▶ [Excerpt to read]
The Hot tier represents the global instructions loaded for every single action the agent takes.

In the study, this was a strict 660-line markdown file (constitution.md) that remained in the context window at all times. It is the core operating system of your agent.

It does not contain feature logic. It contains orchestration protocols—the rules that tell the agent how to use tools and when to look things up. For example, it dictates global invariants: All systems must be stateless. If you lack context for a packet structure, call the MCP search tool immediately. It prevents the agent from drifting away from the project’s fundamental philosophy.

Tier 2: Warm Memory (Dynamic Domain Personas)

The Warm tier represents task-specific prompts injected into the context window only when the agent works on a relevant module.

Instead of one massive prompt, the researchers built 19 specialized domain-expert agents totaling 9,300 lines. These files are instruction sets for specific subsystems. When the agent identifies it is working on the networking stack, it loads the network-expert.md module.

You do not load the network expert when you are asking the agent to fix the rendering engine. These files dictate local boundaries (e.g., You are the Physics Expert. Never update Position directly; apply velocity). This keeps the reasoning path clean and prevents the model from hallucinating physics logic into a network packet.

Tier 3: Cold Memory (Static Data and Specs)

The Cold tier represents massive, static datasets that are never loaded into the prompt by default. They are queried on demand via Model Context Protocol (MCP) tools.

This is your external hard drive. In the study, this was a repository of 34 specification documents consisting of 16,250 lines of text.

▶ [Written exercise A] Report every line of the rows below that contains the string "disambiguationData".

▶ [Entries shown]
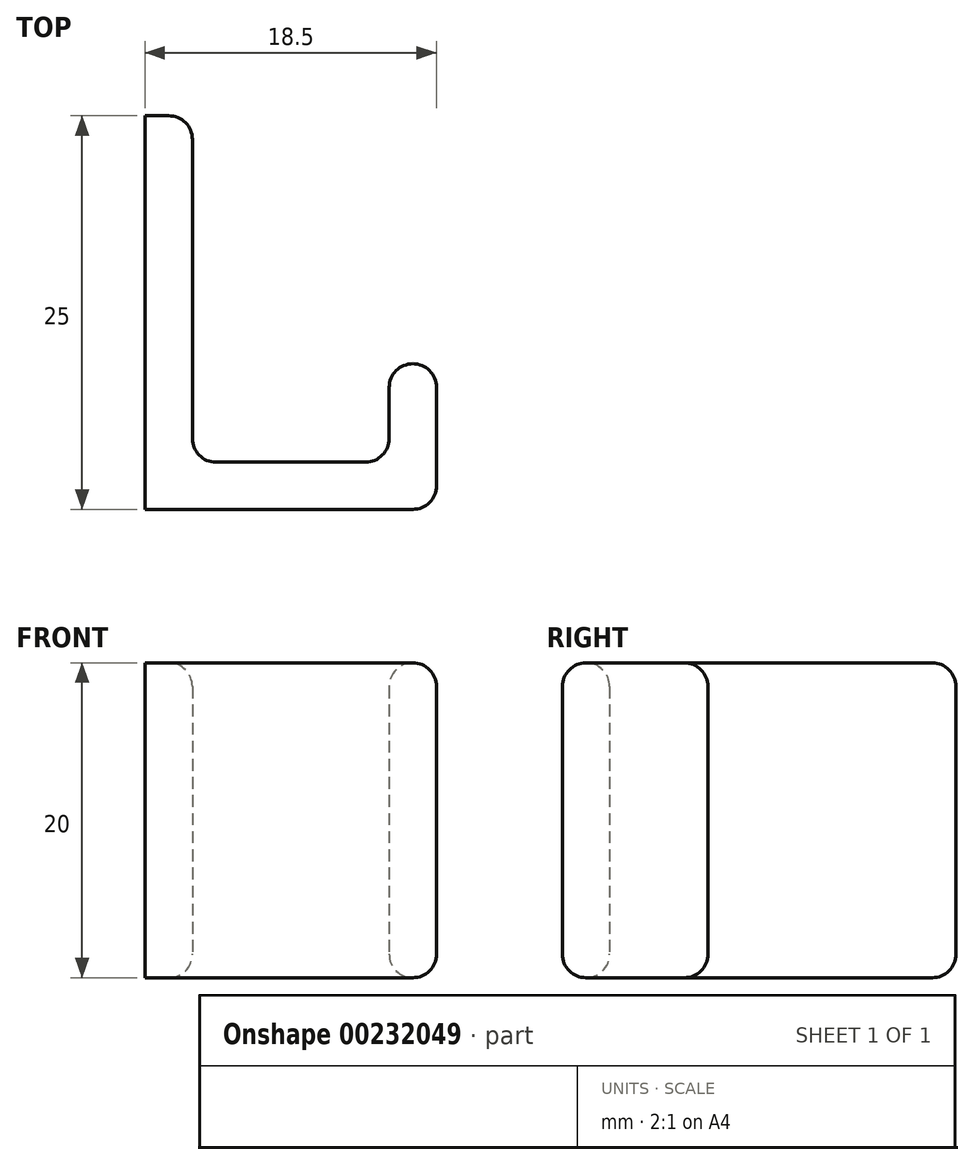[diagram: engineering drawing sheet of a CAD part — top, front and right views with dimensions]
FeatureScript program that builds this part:
annotation { "Feature Type Name" : "Feature", "Feature Type Description" : "" }
export const myFeature = defineFeature(function(context is Context, id is Id, definition is map)
    precondition{}
    {
        {
            var Q0;
            Q0=qCreatedBy(makeId("Top.planeOp"),FACE);
            var sketch = newSketch(context, id + "F0", { "sketchPlane" : qUnion([Q0])});
            skLineSegment(sketch, "E0", {"start": v(0, 25) * mm, "end": v(0, 0) * mm});
            skLineSegment(sketch, "E1", {"start": v(0, 0) * mm, "end": v(17, 0) * mm});
            skLineSegment(sketch, "E2", {"start": v(18.5, 1.5) * mm, "end": v(18.5, 7.75) * mm});
            skLineSegment(sketch, "E3", {"start": v(17, 9.25) * mm, "end": v(17, 9.25) * mm});
            skLineSegment(sketch, "E4", {"start": v(15.5, 7.75) * mm, "end": v(15.5, 4.5) * mm});
            skLineSegment(sketch, "E5", {"start": v(14, 3) * mm, "end": v(4.5, 3) * mm});
            skLineSegment(sketch, "E6", {"start": v(3, 4.5) * mm, "end": v(3, 23.5) * mm});
            skLineSegment(sketch, "E7", {"start": v(1.5, 25) * mm, "end": v(0, 25) * mm});
            skPoint(sketch, "E8.visualSharp", {"position": v(3, 25) * mm});
            skArc(sketch, "E8.filletArc", {"start": v(3, 23.5) * mm, "mid": v(2.56, 24.56) * mm, "end": v(1.5, 25) * mm});
            skPoint(sketch, "E9.visualSharp", {"position": v(3, 3) * mm});
            skArc(sketch, "E9.filletArc", {"start": v(3, 4.5) * mm, "mid": v(3.44, 3.44) * mm, "end": v(4.5, 3) * mm});
            skPoint(sketch, "E10.visualSharp", {"position": v(15.5, 3) * mm});
            skArc(sketch, "E10.filletArc", {"start": v(14, 3) * mm, "mid": v(15.06, 3.44) * mm, "end": v(15.5, 4.5) * mm});
            skPoint(sketch, "E11.visualSharp", {"position": v(15.5, 9.25) * mm});
            skArc(sketch, "E11.filletArc", {"start": v(17, 9.25) * mm, "mid": v(15.94, 8.81) * mm, "end": v(15.5, 7.75) * mm});
            skPoint(sketch, "E12.visualSharp", {"position": v(18.5, 0) * mm});
            skArc(sketch, "E12.filletArc", {"start": v(17, 0) * mm, "mid": v(18.06, 0.44) * mm, "end": v(18.5, 1.5) * mm});
            skPoint(sketch, "E13.visualSharp", {"position": v(18.5, 9.25) * mm});
            skArc(sketch, "E13.filletArc", {"start": v(18.5, 7.75) * mm, "mid": v(18.06, 8.81) * mm, "end": v(17, 9.25) * mm});
            skSolve(sketch);
        }
        {
            var Q0;
            Q0 = qSketchRegion(id + "F0", true);
            extrude(context, id + "F1", {"entities" : qUnion([Q0]), "depth" : 20 * mm});
        }
        {
            var Q0;
            Q0=makeQuery(id+"F1.opExtrude","CAP_EDGE",EDGE,{"disambiguationData":[OSD([sQuery(id+"F0.wireOp",EDGE,"E6")])],"isStart":false});
            var Q1;
            Q1=makeQuery(id+"F1.opExtrude","CAP_EDGE",EDGE,{"disambiguationData":[OSD([sQuery(id+"F0.wireOp",EDGE,"E5")])],"isStart":true});
            fillet(context, id + "F2", {"entities" : qUnion([Q0, Q1]), "radius" : 1.5 * mm, "tangentPropagation" : true, "allowEdgeOverflow" : false});
        }
    });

▶ [Written exercise B]
Answer these questions from the text on agent memory tiers:
(i) How many lines long was the constitution.md file in the study?
(ii) How many specialized domain-expert agents did the researchers build for the Warm tier?
(iii) How is the Cold tier data queried?

▶ [Problem solution A]
            Q0=makeQuery(id+"F1.opExtrude","CAP_EDGE",EDGE,{"disambiguationData":[OSD([sQuery(id+"F0.wireOp",EDGE,"E6")])],"isStart":false});
            Q1=makeQuery(id+"F1.opExtrude","CAP_EDGE",EDGE,{"disambiguationData":[OSD([sQuery(id+"F0.wireOp",EDGE,"E5")])],"isStart":true});

▶ [Problem solution B]
(i) 660 lines.
(ii) 19 agents, totaling 9,300 lines.
(iii) On demand, through Model Context Protocol (MCP) tools.